One of the tropes of comment section discourse that some male journalists seem to endorse is when a female journalist takes time out to put the nasties straight. This generally comes in the form of replying to comments in a sassy or brash way, taking on a troll, writing an open letter to people who wronged them online, or taking the anonymous meanies of the internet to task. This is held up as an example of how you “do it “. Look at her! She’s got balls! What this false praise actually means is (a) women should be expected to waste their time fighting back when it’s far less tiring to just ignore it, (b) other women who don’t adopt this approach don’t have the good humour or sassiness of the journalist who does, and (c) instead of complaining about comments you should do something about them, as if you are somehow responsible for other people’s vitriol towards you. None of this deals with the actual issue.

Occasionally comment sections can be entertaining and informative. But if a mob runs down the street and 90per cent of it is screaming and roaring, should you let it continue just in case the other 10per cent has something decent to say? Why are we protecting disruption? Why are we facilitating nonsense? Where is the value in making potential comment posters and readers angry and annoyed when they go below the line? The authors of articles are not the only victims of abuse, but also other comment posters who go up against the most domineering comment posters.
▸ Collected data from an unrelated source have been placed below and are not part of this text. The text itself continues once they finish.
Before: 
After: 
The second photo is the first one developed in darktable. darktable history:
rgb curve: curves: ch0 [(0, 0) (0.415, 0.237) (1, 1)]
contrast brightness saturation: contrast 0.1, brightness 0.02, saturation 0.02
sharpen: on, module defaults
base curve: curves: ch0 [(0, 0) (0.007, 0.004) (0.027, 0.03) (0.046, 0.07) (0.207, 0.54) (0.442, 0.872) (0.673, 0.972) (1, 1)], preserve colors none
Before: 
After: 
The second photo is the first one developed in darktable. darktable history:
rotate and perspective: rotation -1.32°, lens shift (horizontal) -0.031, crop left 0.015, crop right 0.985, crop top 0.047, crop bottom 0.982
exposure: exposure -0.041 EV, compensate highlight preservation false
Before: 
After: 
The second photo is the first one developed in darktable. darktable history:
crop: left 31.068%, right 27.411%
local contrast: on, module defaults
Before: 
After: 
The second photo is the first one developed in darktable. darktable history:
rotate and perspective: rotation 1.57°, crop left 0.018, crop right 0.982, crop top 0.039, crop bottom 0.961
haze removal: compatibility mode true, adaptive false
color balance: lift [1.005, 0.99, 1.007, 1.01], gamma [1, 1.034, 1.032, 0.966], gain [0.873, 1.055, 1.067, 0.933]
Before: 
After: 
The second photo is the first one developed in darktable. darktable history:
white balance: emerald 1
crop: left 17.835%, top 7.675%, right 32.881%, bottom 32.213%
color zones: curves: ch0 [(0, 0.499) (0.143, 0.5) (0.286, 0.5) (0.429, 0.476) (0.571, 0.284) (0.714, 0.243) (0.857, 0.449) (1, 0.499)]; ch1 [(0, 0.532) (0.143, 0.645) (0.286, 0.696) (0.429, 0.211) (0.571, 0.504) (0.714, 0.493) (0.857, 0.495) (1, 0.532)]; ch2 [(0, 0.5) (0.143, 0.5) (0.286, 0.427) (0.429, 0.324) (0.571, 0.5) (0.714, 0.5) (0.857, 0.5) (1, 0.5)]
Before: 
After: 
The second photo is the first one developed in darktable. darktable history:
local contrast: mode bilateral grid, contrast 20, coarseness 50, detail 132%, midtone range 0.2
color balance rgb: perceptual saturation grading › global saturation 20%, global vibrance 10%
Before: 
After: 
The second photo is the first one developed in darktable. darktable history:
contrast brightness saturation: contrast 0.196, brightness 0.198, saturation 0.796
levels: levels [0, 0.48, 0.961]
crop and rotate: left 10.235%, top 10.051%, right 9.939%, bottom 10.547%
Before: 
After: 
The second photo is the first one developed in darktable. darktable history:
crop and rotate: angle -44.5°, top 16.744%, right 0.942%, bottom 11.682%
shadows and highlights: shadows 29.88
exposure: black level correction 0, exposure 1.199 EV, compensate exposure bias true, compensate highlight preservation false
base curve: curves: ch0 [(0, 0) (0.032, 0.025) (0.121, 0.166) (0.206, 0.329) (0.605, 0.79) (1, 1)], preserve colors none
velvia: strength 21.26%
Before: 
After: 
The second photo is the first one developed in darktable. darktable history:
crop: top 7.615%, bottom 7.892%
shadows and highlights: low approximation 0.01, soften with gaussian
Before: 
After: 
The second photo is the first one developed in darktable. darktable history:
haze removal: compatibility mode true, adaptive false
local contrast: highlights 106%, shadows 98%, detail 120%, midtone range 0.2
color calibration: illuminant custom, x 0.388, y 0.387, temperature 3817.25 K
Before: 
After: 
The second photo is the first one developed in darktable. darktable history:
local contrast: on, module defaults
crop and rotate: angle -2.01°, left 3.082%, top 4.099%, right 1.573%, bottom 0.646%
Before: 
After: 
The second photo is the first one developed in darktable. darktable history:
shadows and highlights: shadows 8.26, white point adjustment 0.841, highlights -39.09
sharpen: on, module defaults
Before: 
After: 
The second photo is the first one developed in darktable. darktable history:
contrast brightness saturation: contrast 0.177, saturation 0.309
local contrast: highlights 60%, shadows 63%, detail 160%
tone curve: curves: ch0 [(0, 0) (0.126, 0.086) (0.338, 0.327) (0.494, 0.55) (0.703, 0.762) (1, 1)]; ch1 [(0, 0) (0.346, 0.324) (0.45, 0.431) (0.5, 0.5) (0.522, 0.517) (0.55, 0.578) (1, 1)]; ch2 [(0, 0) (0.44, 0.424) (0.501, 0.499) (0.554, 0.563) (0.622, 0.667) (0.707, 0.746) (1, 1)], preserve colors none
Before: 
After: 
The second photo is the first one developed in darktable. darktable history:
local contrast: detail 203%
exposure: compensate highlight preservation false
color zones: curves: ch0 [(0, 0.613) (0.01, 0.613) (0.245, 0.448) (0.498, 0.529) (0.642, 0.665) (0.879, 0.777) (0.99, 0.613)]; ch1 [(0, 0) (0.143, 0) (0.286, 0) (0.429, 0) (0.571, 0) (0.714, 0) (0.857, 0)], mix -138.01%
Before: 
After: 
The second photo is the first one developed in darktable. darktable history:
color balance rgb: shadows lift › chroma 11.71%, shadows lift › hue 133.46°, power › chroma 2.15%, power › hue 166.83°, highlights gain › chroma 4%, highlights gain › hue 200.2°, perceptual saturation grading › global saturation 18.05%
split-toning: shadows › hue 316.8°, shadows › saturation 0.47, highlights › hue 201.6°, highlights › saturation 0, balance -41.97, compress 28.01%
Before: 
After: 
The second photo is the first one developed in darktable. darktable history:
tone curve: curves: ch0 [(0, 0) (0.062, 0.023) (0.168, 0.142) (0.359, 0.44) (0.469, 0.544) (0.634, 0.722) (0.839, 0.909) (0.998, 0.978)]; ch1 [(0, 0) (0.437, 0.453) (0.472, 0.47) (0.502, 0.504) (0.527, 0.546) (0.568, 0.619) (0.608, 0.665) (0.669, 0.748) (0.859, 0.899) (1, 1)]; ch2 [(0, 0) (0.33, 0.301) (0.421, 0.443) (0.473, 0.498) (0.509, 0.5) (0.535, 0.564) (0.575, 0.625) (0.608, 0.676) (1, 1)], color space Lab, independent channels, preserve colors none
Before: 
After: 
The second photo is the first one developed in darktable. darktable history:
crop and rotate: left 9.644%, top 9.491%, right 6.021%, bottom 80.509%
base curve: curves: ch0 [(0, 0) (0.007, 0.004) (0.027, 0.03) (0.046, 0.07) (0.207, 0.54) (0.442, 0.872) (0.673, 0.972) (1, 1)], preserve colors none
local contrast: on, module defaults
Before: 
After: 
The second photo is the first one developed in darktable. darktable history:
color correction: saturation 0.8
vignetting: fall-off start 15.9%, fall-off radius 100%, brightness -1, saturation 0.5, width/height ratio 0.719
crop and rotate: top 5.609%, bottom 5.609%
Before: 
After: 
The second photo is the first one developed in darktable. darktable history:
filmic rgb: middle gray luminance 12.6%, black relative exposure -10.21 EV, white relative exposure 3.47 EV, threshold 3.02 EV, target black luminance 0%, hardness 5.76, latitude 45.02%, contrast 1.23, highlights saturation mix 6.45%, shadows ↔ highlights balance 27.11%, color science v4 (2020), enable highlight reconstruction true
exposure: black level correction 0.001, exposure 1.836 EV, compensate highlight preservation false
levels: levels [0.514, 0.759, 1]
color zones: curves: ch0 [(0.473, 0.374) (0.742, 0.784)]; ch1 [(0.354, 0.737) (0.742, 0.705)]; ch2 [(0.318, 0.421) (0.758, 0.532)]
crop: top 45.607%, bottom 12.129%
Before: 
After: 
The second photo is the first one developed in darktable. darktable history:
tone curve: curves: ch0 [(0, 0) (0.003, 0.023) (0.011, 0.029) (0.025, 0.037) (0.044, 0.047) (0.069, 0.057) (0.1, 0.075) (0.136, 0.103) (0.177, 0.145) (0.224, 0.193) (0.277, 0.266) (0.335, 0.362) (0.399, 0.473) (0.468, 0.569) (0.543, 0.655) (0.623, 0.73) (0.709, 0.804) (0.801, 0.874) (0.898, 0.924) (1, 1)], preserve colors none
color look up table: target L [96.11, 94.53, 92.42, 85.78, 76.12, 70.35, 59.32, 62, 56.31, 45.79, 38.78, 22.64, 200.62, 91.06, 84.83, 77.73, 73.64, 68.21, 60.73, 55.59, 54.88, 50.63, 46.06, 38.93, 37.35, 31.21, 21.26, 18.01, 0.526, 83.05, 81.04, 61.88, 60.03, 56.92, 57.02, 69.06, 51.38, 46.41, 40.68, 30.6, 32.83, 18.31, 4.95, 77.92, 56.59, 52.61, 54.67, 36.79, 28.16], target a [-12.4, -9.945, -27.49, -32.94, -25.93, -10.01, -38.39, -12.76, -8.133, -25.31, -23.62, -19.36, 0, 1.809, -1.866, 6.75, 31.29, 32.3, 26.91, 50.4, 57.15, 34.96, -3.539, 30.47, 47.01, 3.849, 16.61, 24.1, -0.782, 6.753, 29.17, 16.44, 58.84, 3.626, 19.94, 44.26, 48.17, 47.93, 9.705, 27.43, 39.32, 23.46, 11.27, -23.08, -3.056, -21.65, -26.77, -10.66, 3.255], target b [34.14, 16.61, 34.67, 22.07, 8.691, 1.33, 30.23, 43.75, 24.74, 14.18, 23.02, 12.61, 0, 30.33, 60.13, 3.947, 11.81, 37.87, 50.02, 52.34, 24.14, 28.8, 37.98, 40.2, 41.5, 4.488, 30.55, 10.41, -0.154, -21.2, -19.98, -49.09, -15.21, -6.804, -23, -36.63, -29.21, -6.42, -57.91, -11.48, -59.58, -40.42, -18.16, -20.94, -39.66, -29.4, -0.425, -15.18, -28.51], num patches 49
Journalists, believe it or not, want readers to engage with what they write. They want reaction and debate. They want intelligent conversations and interesting counterpoints. They want nuanced interpretations and valid arguments. There have been places for these to happen in the past, especially letters pages. When those debates spill over on to Twitter, journalists at least have the control to mute, block, or report them. The limitations of design in comment sections seem to foster the loudest, most bullish and most obstinate remarks. A “carrot and stick” design element of comment sections should have been fostered from the outset, where smart comments get rewarded and promoted, and stupid, nonsensical or abusive ones are weened out, and comments shouldn’t always be anonymous. But this has been slow to happen online. The question news companies have to ask themselves is what, if any, value do comment sections add for anyone? And if they do have some value, then are they really worth the hassle for readers and journalists alike?

Comment sections as they currently exist have failed. Instead of fostering intelligent debate, they are taken over by ranters and ravers. Instead of adding value for the reader, they detract from the reading experience. Instead of representing alternative points of view, they are specifically hateful of women and minorities. In an industry obsessed with what its readership wants, the tail has ended up wagging the dog.